Stored data
((
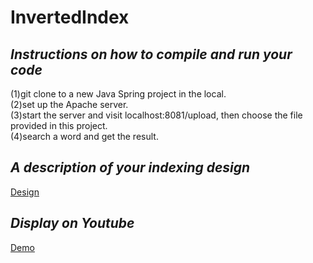 # InvertedIndex
## *Instructions on how to compile and run your code*<br>
(1)git clone to a new Java Spring project in the local.<br> 
(2)set up the Apache server. <br>
(3)start the server and visit localhost:8081/upload, then choose the file provided in this project.<br>
(4)search a word and get the result.<br>
## *A description of your indexing design*<br>
<a href="https://drive.google.com/open?id=1JDUoH6oXqf2YjM_Km0fRXzWwFZug30_E">Design</a>
## *Display on Youtube*<br>
<a href="https://youtu.be/eUcxu-rIlDQ">Demo</a>
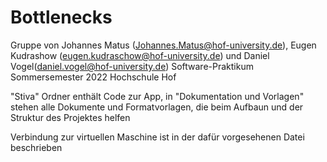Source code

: # Bottlenecks
Gruppe von Johannes Matus (Johannes.Matus@hof-university.de), Eugen Kudrashow (eugen.kudraschow@hof-university.de) und Daniel Vogel(daniel.vogel@hof-university.de)
Software-Praktikum Sommersemester 2022
Hochschule Hof

"Stiva" Ordner enthält Code zur App, in "Dokumentation und Vorlagen" stehen alle Dokumente und Formatvorlagen, die beim Aufbaun und der Struktur des Projektes helfen

Verbindung zur virtuellen Maschine ist in der dafür vorgesehenen Datei beschrieben
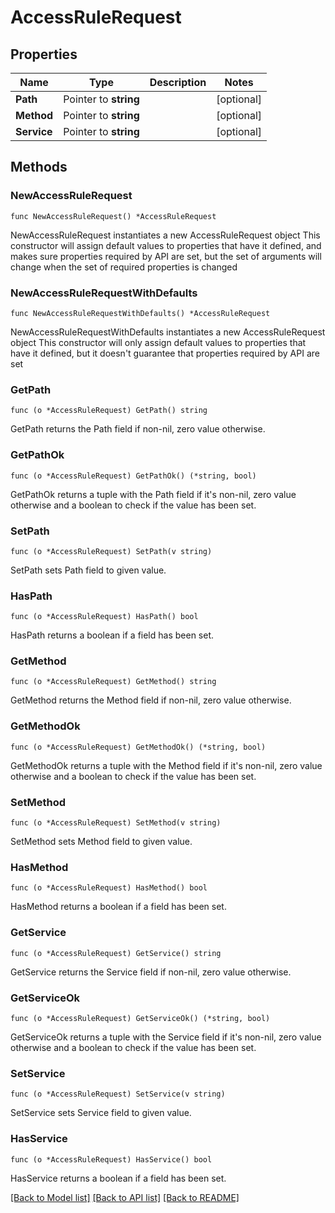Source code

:# AccessRuleRequest

## Properties

Name | Type | Description | Notes
------------ | ------------- | ------------- | -------------
**Path** | Pointer to **string** |  | [optional] 
**Method** | Pointer to **string** |  | [optional] 
**Service** | Pointer to **string** |  | [optional] 

## Methods

### NewAccessRuleRequest

`func NewAccessRuleRequest() *AccessRuleRequest`

NewAccessRuleRequest instantiates a new AccessRuleRequest object
This constructor will assign default values to properties that have it defined,
and makes sure properties required by API are set, but the set of arguments
will change when the set of required properties is changed

### NewAccessRuleRequestWithDefaults

`func NewAccessRuleRequestWithDefaults() *AccessRuleRequest`

NewAccessRuleRequestWithDefaults instantiates a new AccessRuleRequest object
This constructor will only assign default values to properties that have it defined,
but it doesn't guarantee that properties required by API are set

### GetPath

`func (o *AccessRuleRequest) GetPath() string`

GetPath returns the Path field if non-nil, zero value otherwise.

### GetPathOk

`func (o *AccessRuleRequest) GetPathOk() (*string, bool)`

GetPathOk returns a tuple with the Path field if it's non-nil, zero value otherwise
and a boolean to check if the value has been set.

### SetPath

`func (o *AccessRuleRequest) SetPath(v string)`

SetPath sets Path field to given value.

### HasPath

`func (o *AccessRuleRequest) HasPath() bool`

HasPath returns a boolean if a field has been set.

### GetMethod

`func (o *AccessRuleRequest) GetMethod() string`

GetMethod returns the Method field if non-nil, zero value otherwise.

### GetMethodOk

`func (o *AccessRuleRequest) GetMethodOk() (*string, bool)`

GetMethodOk returns a tuple with the Method field if it's non-nil, zero value otherwise
and a boolean to check if the value has been set.

### SetMethod

`func (o *AccessRuleRequest) SetMethod(v string)`

SetMethod sets Method field to given value.

### HasMethod

`func (o *AccessRuleRequest) HasMethod() bool`

HasMethod returns a boolean if a field has been set.

### GetService

`func (o *AccessRuleRequest) GetService() string`

GetService returns the Service field if non-nil, zero value otherwise.

### GetServiceOk

`func (o *AccessRuleRequest) GetServiceOk() (*string, bool)`

GetServiceOk returns a tuple with the Service field if it's non-nil, zero value otherwise
and a boolean to check if the value has been set.

### SetService

`func (o *AccessRuleRequest) SetService(v string)`

SetService sets Service field to given value.

### HasService

`func (o *AccessRuleRequest) HasService() bool`

HasService returns a boolean if a field has been set.


[[Back to Model list]](../README.md#documentation-for-models) [[Back to API list]](../README.md#documentation-for-api-endpoints) [[Back to README]](../README.md)


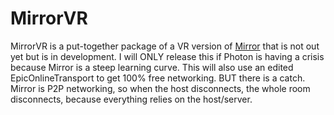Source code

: # MirrorVR

MirrorVR is a put-together package of a VR version of [Mirror](https://github.com/MirrorNetworking/Mirror) that is not out yet but is in development.
I will ONLY release this if Photon is having a crisis because Mirror is a steep learning curve. This will also use an edited EpicOnlineTransport to get 100% free networking.
BUT there is a catch. Mirror is P2P networking, so when the host disconnects, the whole room disconnects, because everything relies on the host/server.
))
Among the entries above, find the line with "### GetPathOk" and the line with "### GetMethodOk"; give again exactly these two lines and all lines between them.

## Reply
### GetPathOk

`func (o *AccessRuleRequest) GetPathOk() (*string, bool)`

GetPathOk returns a tuple with the Path field if it's non-nil, zero value otherwise
and a boolean to check if the value has been set.

### SetPath

`func (o *AccessRuleRequest) SetPath(v string)`

SetPath sets Path field to given value.

### HasPath

`func (o *AccessRuleRequest) HasPath() bool`

HasPath returns a boolean if a field has been set.

### GetMethod

`func (o *AccessRuleRequest) GetMethod() string`

GetMethod returns the Method field if non-nil, zero value otherwise.

### GetMethodOk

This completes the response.